Mandelbrot set

The Mandelbrot set (/ˈmændəlbroʊt, -brɒt/)^[1][2] is a two-dimensional set with a relatively simple definition that exhibits great complexity, especially as it is magnified. It is popular for its aesthetic appeal and fractal structures. The set is defined in the complex plane as the complex numbers ${\displaystyle c}$ for which the function ${\displaystyle f_{c}(z)=z^{2}+c}$ does not diverge to infinity when iterated starting at ${\displaystyle z=0}$, i.e., for which the sequence ${\displaystyle f_{c}(0)}$, ${\displaystyle f_{c}(f_{c}(0))}$, etc., remains bounded in absolute value.

This set was first defined and drawn by Robert W. Brooks and Peter Matelski in 1978, as part of a study of Kleinian groups.^[3] Afterwards, in 1980, Benoit Mandelbrot obtained high-quality visualizations of the set while working at IBM's Thomas J. Watson Research Center in Yorktown Heights, New York.

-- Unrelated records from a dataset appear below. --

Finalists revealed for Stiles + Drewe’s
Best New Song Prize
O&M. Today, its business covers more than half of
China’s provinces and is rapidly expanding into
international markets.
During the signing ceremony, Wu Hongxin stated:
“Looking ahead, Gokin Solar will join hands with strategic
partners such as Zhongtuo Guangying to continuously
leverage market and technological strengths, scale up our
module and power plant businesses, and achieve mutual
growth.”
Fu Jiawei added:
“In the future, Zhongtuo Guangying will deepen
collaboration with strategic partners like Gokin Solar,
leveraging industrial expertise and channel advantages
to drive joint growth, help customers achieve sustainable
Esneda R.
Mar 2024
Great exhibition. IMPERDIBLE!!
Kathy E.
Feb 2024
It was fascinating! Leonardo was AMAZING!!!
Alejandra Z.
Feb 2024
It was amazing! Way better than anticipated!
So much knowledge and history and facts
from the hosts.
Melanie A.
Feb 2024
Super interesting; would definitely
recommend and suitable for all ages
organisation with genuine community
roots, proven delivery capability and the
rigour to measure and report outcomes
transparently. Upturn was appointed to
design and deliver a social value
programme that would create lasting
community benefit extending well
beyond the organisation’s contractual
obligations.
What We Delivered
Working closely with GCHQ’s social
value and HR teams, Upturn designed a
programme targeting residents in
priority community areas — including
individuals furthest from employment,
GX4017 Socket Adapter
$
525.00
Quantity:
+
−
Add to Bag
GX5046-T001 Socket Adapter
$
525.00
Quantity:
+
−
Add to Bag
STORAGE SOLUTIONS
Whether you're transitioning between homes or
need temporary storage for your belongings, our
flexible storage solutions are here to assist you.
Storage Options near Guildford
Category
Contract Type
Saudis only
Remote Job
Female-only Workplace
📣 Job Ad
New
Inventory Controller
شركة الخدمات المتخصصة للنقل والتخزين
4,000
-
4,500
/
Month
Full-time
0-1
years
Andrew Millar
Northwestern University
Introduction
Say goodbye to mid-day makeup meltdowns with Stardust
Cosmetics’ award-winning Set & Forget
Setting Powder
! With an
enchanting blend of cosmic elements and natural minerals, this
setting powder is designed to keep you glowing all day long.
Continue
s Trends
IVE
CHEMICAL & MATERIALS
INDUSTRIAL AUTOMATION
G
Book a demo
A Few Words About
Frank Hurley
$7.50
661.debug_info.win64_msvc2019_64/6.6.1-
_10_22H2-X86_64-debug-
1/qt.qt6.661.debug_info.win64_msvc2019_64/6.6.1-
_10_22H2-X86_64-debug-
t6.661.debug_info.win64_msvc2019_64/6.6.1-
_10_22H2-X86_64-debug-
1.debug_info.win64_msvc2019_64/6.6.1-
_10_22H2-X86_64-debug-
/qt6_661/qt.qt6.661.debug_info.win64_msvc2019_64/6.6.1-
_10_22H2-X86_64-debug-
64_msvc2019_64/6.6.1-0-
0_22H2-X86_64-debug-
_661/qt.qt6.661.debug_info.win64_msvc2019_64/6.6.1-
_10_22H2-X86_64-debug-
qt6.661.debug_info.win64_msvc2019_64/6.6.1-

Images of the Mandelbrot set exhibit an infinitely complicated boundary that reveals progressively ever-finer recursive detail at increasing magnifications; mathematically, the boundary of the Mandelbrot set is a fractal curve. The "style" of this recursive detail depends on the region of the set boundary being examined. Mandelbrot set images may be created by sampling the complex numbers and testing, for each sample point ${\displaystyle c}$, whether the sequence ${\displaystyle f_{c}(0),f_{c}(f_{c}(0)),\dotsc }$ goes to infinity. Treating the real and imaginary parts of ${\displaystyle c}$ as image coordinates on the complex plane, pixels may then be colored according to how soon the sequence ${\displaystyle |f_{c}(0)|,|f_{c}(f_{c}(0))|,\dotsc }$ crosses an arbitrarily chosen threshold (the threshold must be at least 2, as -2 is the complex number with the largest magnitude within the set, but otherwise the threshold is arbitrary). If ${\displaystyle c}$ is held constant and the initial value of ${\displaystyle z}$ is varied instead, the corresponding Julia set for the point ${\displaystyle c}$ is obtained.

The Mandelbrot set has become popular outside mathematics both for its aesthetic appeal and as an example of a complex structure arising from the application of simple rules. It is one of the best-known examples of mathematical visualization, mathematical beauty, and motif.